▶ **What needs to be done**
Reproduce the stretch of the game theory course description from "Online lectures open" through "canvas with ipad)", substituting "Webex" for "Zoom".

▶ **Text provided**
* * * * * * *
Game Theory – Mathematical Analysis and Engineering Applications
Introduction to game theory, mathematical tools including convex optimisation and fixed point theory relevant for analyzing games, zero sum games, pure and mixed strategies, minimax theorem, nonzero sum games, Nash and Stackelberg equilibria, potential games, convex games, Bayesian games, analytic and numerical computation of equilibrium strategies. The focus of the course is on mathematical formulations and analysis of games. The theory will be motivated through real-world examples of multi-agent decision making in engineering problems.
The students passing the course will master formulating mathematically multi-agent decision-making problems arising in engineering applications as games, analyze using mathematical theory the equilibria of the games and compute them using optimization theory, analyze mathematically the outcome of the game.
Online lectures open to registered UBC students (through Canvas Collaborate Ultra or Zoom – I will finalize as I am in coordination with CTLT on use of canvas with ipad)
In-class quizzes, take-home exam/project.
The slides of the lecture notes will be available online. Furthermore, the following freely available books can be used as additional resources:
An Introductory Course in Noncooperative Game Theory (Joao P. Hespanha)
Dynamic Noncooperative Game Theory: Second Edition (Tamer Basar and Geert Jan Olsder)
Convex optimization (Stephen Boyd and Lieven Vandenberghe)
* * * * * * *
▶ **Provided records**

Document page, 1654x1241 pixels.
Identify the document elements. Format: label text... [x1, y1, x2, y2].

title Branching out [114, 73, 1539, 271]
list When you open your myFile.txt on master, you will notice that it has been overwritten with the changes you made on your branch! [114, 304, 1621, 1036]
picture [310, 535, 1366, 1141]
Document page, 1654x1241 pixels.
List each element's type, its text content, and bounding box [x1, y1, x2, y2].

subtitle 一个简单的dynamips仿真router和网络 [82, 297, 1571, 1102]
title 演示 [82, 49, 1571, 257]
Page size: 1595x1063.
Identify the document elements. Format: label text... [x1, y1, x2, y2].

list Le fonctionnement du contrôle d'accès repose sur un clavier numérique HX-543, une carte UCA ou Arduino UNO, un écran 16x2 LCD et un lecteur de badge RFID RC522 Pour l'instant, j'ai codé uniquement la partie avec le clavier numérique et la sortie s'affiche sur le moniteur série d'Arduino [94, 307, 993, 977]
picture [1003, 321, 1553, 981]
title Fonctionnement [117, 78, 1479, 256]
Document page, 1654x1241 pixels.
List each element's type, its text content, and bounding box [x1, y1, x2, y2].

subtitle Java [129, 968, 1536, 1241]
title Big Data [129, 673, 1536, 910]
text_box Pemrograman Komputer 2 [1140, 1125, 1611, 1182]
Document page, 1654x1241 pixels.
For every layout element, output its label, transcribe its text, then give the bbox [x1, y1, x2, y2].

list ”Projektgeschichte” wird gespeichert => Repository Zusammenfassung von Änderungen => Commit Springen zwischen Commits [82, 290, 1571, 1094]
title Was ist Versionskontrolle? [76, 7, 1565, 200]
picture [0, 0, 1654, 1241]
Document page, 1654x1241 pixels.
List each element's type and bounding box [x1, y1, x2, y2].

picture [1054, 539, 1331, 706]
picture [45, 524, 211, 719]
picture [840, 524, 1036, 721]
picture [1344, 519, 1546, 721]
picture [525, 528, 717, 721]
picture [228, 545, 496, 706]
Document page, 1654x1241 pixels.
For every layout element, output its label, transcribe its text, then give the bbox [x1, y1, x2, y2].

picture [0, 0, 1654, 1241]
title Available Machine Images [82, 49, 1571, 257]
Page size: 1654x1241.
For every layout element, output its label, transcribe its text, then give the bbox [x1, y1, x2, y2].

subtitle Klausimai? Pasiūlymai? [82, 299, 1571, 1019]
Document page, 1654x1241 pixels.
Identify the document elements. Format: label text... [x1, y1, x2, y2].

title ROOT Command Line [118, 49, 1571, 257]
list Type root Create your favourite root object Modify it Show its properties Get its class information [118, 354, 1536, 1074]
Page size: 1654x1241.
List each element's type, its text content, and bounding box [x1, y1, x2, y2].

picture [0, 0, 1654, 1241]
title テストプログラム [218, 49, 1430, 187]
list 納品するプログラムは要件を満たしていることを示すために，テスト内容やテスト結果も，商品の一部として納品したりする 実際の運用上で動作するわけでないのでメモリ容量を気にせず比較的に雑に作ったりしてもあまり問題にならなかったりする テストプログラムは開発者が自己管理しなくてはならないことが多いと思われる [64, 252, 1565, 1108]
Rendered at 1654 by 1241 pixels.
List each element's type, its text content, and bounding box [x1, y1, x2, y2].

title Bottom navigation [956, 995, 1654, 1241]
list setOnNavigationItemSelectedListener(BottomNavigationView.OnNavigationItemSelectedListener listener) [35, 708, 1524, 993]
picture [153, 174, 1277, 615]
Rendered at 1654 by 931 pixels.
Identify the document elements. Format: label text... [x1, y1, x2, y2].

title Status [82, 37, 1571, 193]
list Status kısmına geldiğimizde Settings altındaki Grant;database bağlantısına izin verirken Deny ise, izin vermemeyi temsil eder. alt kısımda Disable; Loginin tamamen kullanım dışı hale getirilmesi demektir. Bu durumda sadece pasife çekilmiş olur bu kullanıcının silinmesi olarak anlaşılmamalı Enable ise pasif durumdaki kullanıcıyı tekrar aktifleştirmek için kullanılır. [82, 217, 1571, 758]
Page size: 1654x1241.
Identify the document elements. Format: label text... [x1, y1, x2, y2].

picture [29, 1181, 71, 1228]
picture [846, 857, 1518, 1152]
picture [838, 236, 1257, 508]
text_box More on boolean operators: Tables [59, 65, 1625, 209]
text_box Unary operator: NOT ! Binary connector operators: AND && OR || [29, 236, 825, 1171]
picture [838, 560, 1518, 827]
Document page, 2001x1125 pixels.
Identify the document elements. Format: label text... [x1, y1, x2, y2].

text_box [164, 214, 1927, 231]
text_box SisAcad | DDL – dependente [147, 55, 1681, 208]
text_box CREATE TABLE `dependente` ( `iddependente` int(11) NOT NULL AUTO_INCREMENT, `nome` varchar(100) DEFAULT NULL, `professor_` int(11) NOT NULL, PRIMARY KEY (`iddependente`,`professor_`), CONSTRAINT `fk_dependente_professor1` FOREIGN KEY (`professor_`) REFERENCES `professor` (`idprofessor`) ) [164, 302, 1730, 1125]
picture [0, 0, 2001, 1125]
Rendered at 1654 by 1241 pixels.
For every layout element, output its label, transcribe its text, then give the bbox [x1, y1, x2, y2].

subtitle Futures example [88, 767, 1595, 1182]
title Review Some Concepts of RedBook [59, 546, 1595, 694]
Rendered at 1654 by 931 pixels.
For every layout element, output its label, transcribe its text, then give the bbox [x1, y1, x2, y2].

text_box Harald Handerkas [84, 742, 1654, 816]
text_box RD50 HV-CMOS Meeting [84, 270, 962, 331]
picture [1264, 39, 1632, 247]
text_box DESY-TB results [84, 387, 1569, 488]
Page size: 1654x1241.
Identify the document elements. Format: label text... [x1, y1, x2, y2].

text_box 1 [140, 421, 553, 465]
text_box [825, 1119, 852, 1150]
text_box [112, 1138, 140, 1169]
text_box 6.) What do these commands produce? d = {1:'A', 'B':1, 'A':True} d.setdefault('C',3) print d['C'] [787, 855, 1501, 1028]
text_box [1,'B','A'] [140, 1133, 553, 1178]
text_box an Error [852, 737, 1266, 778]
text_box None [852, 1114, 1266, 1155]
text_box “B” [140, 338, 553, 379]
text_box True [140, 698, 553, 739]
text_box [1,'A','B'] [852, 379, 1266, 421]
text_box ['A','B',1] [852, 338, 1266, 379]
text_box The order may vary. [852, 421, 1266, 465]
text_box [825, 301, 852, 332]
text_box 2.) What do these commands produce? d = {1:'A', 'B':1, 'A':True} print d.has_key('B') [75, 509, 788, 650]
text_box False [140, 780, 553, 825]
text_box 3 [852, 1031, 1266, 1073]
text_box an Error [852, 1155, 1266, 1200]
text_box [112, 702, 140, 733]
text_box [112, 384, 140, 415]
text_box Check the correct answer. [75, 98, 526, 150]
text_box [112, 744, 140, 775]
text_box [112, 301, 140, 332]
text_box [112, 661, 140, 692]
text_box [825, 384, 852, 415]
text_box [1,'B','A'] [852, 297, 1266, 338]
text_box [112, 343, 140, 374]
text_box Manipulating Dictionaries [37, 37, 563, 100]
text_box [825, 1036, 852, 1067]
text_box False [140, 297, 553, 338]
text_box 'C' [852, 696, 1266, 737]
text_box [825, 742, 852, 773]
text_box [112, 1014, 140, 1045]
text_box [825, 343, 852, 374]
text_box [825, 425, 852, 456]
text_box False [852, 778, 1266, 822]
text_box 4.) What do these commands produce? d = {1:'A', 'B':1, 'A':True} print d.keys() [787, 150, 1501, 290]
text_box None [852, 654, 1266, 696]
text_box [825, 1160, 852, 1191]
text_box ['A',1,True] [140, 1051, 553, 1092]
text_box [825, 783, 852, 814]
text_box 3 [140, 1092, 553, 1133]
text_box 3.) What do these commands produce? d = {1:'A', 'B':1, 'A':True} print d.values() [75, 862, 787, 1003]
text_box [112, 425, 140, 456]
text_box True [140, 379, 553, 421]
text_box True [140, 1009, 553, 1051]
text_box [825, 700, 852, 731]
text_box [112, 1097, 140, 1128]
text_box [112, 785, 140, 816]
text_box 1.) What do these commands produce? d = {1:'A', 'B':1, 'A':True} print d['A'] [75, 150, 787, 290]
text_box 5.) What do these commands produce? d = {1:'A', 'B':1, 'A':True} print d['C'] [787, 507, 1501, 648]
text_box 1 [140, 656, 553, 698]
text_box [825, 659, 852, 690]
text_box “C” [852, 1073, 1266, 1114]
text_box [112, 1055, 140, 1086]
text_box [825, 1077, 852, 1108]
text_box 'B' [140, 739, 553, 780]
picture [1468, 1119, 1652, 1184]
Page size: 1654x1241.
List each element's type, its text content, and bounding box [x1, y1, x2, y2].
* * * * * * *
▶ **Written reply**
Online lectures open to registered UBC students (through Canvas Collaborate Ultra or Webex – I will finalize as I am in coordination with CTLT on use of canvas with ipad)